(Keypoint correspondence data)
--- --- ---

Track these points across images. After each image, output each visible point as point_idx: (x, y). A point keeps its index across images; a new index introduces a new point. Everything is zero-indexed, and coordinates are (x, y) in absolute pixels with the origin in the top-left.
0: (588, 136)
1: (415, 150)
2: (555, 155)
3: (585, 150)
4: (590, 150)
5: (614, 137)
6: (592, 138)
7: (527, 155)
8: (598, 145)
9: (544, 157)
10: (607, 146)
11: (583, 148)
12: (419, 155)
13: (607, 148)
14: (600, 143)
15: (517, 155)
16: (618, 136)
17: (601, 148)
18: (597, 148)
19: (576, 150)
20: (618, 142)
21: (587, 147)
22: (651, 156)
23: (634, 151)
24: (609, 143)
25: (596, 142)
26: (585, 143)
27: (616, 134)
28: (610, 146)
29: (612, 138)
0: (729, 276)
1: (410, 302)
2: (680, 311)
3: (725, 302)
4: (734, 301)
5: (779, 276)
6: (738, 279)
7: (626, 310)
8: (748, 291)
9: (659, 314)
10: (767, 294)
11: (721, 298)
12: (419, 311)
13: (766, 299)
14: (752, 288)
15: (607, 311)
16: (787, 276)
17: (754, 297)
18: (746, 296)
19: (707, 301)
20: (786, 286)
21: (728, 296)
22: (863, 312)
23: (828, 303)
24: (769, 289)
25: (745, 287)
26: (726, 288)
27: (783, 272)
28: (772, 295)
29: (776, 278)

--- --- ---

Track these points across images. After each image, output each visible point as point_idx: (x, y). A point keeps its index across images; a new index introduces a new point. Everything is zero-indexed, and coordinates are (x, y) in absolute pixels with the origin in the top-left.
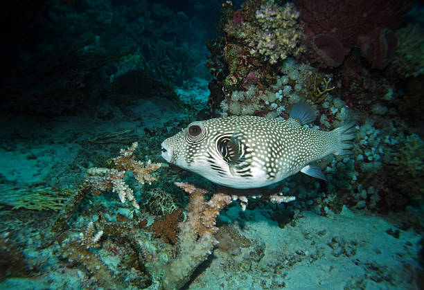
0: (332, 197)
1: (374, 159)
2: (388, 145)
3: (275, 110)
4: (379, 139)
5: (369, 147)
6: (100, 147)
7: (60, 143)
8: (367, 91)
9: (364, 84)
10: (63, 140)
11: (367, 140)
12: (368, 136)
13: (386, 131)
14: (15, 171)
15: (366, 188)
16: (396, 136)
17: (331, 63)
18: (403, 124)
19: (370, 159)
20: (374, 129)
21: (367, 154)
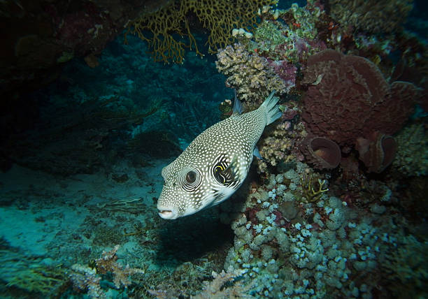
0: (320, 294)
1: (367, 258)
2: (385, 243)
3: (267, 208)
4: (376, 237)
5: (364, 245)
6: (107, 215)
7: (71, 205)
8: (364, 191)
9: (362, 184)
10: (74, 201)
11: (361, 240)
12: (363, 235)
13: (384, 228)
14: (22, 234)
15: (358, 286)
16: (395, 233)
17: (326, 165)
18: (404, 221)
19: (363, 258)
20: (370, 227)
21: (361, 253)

--- --- ---

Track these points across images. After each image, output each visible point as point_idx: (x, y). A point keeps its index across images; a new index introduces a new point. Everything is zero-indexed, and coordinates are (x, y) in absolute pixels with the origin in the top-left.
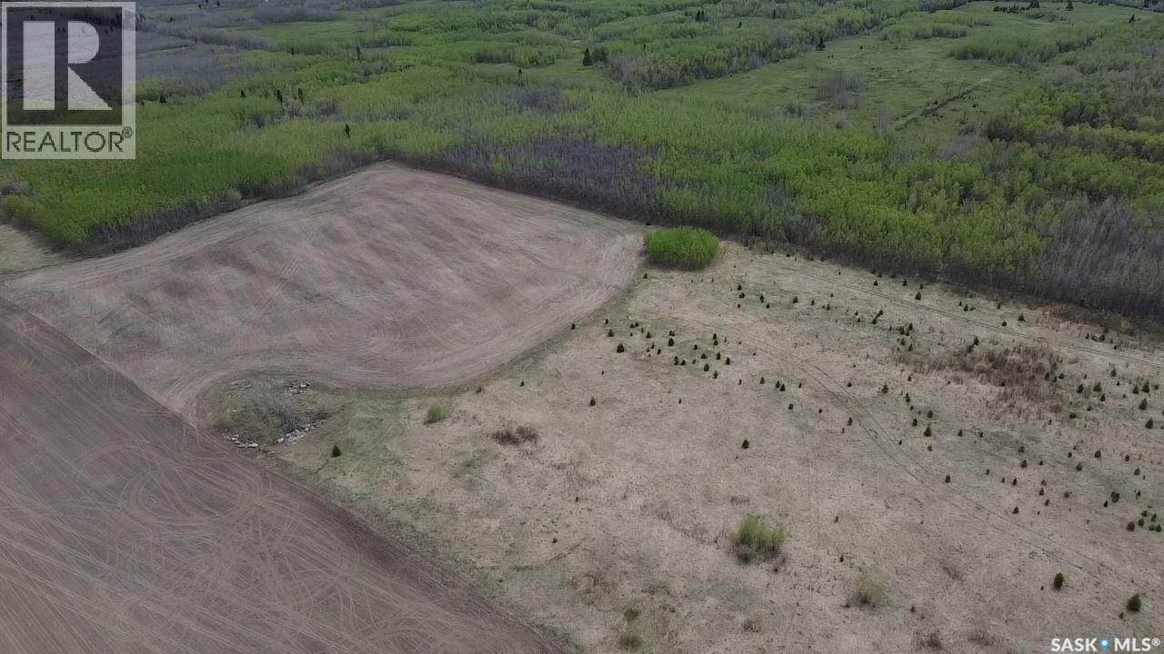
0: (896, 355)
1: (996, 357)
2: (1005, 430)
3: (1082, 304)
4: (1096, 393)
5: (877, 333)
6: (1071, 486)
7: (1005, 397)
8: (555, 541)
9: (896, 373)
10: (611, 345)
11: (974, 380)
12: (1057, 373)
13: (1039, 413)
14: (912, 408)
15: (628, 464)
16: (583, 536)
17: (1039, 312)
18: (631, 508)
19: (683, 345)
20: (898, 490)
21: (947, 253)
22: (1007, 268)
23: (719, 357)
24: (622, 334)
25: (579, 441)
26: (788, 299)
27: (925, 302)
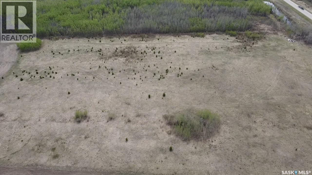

--- --- ---

Take the lines above from the one containing "4: (1096, 393)" to the one containing "27: (925, 302)" and retype them exactly, both ends included, with nothing added.

- _Output for this exercise_
4: (1096, 393)
5: (877, 333)
6: (1071, 486)
7: (1005, 397)
8: (555, 541)
9: (896, 373)
10: (611, 345)
11: (974, 380)
12: (1057, 373)
13: (1039, 413)
14: (912, 408)
15: (628, 464)
16: (583, 536)
17: (1039, 312)
18: (631, 508)
19: (683, 345)
20: (898, 490)
21: (947, 253)
22: (1007, 268)
23: (719, 357)
24: (622, 334)
25: (579, 441)
26: (788, 299)
27: (925, 302)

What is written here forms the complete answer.